The sequence begins with us in the artificial, naively-rendered fantasy world that the majority of the film has taken place in, with Bunny on the field with the (at this point mechanical) bull...

...and Stephen watching from the wings by a nearby fence:

However, just when it seems that Bunny might have bested the beast, dark music begins. At this, we begin quickly intercutting shots of what we have till now seem only as a Mechano-like toy (on a patchwork rug) with a real-life bull (in a real-life field)...

As it begins to charge Bunny, this pattern continues - frantic cuts between the stop-motion animal and its real-life counterpart...

From the moment it makes contact with Bunny, we're exclusively in the 'real world' - a world we've never before seen in this film. Stephen scrambles terrified over the fence, pursued by a handheld camera (a further aesthetic signifier of 'real'), over to his fallen friend, who is now dead...

So, seemingly believing that - if it wants to elicit empathy from the viewer (which it quite clearly does) - it is necessary to strip away 'artifice' wholesale, the film at this moment transforms itself into an entirely different sort of aesthetic object than it has previously been. The result is a huge tonal lurch which the movie cannot handle, feeling entirely unearned - precisely the kind of "seesaw" effect Browning claims takes place in Anderson's films.

But no Anderson film attempts anything as clumsy as this. Indeed, Bunny and the Bull makes you realise quite how impeccably nuanced and coherent Anderson's approach tends to be, reminding us that the reason the quirky sensibility works (at least, when it does) is that it is concerned above all with tonal balance, not tonal shifts. While clearly a descendent of the sensibility, Bunny and the Bull doesn't have enough faith in this fundamental lesson of quirky cinema: empathy doesn't require a 'real', merely consistent relationships and attitudes towards the 'real'.

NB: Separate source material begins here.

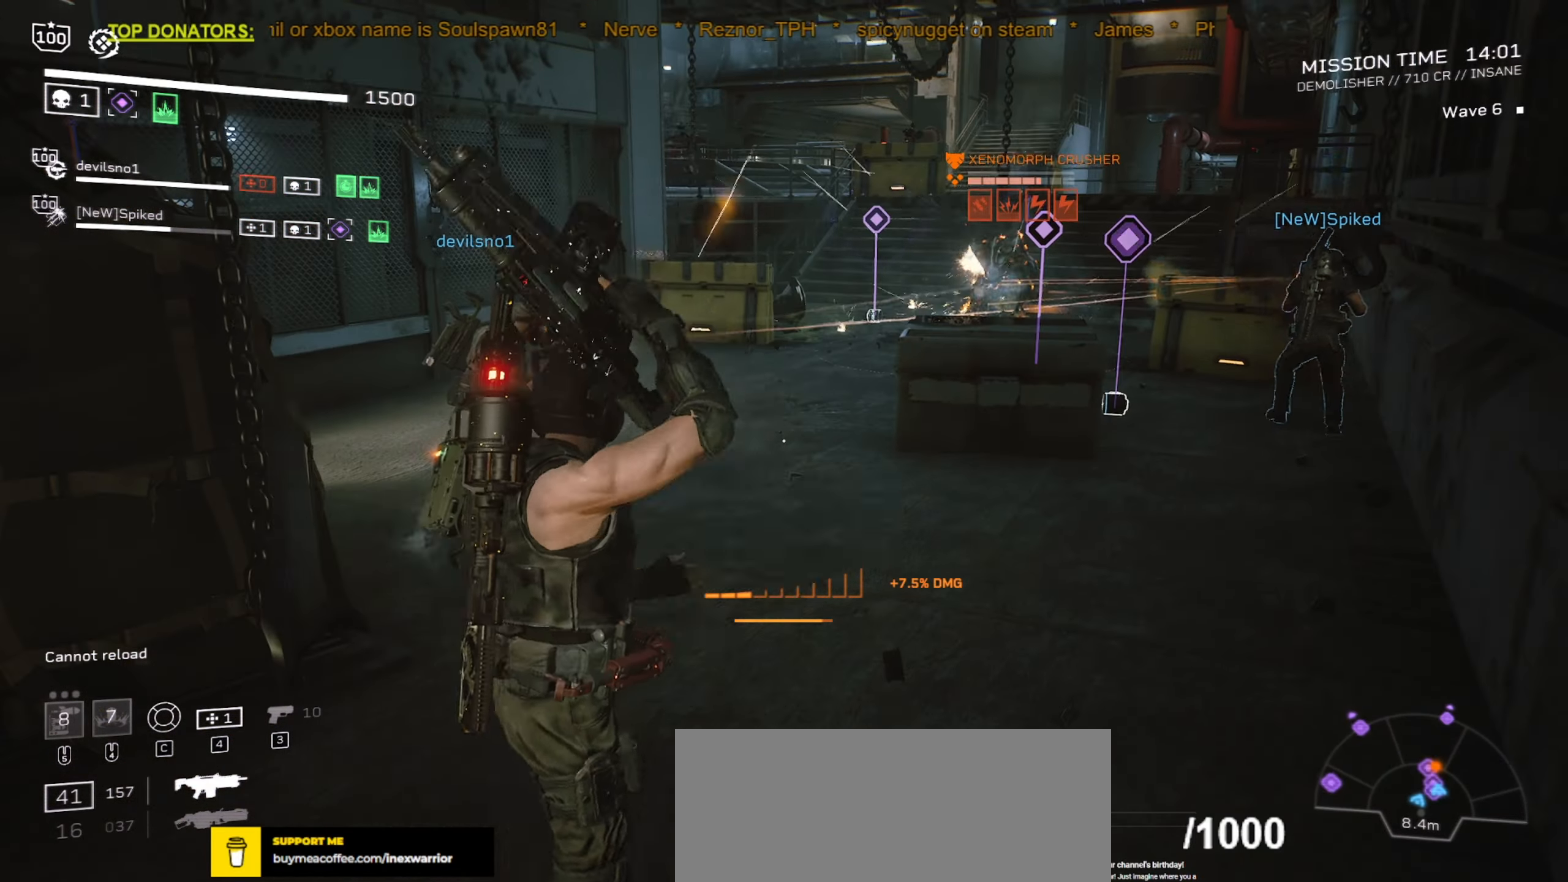
{"keys": [], "mouse": ["right"], "events": [[16, "r", "down"], [133, "w", "down"], [150, "r", "up"], [183, "w", "up"], [233, "a", "down"], [316, "mouse_right", "down"], [450, "a", "up"]]}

  1. A friend of mine and I recently discussed how similar we found Anderson's films to Greenaway's films. If the influence comes back to the UK by way of Anderson I don't think that it would be a great leap to say that it is merely returning from whence it came. The major difference seems to be that Greenaway is more of a choreographer of humans within an installation whereas Anderson acts like more of a conductor of emotions, but their compositions, story structures, and highly specific and intently focused upon mise en scene are more similar to each other to me than they either is similar to any other filmmakers who are not entirely derivative of one or the other.

  2. A very strong observation, nicely put. Anderson is definitely influenced by a few filmmakers who we think of as arch aesthetic ironists concerned with 'distanciation' - I'd suggest (early) Godard as another one, and Discreet Charm-era Bunuel too. As you say though, he's also more concerned to be 'sincere'/'emotional'/engaged'/whatever than these touchstones, which is one of the things that gives his films their particular tonal tension. I've always thought of Hal Ashby as a key precursor, and as someone else who navigates a similar line.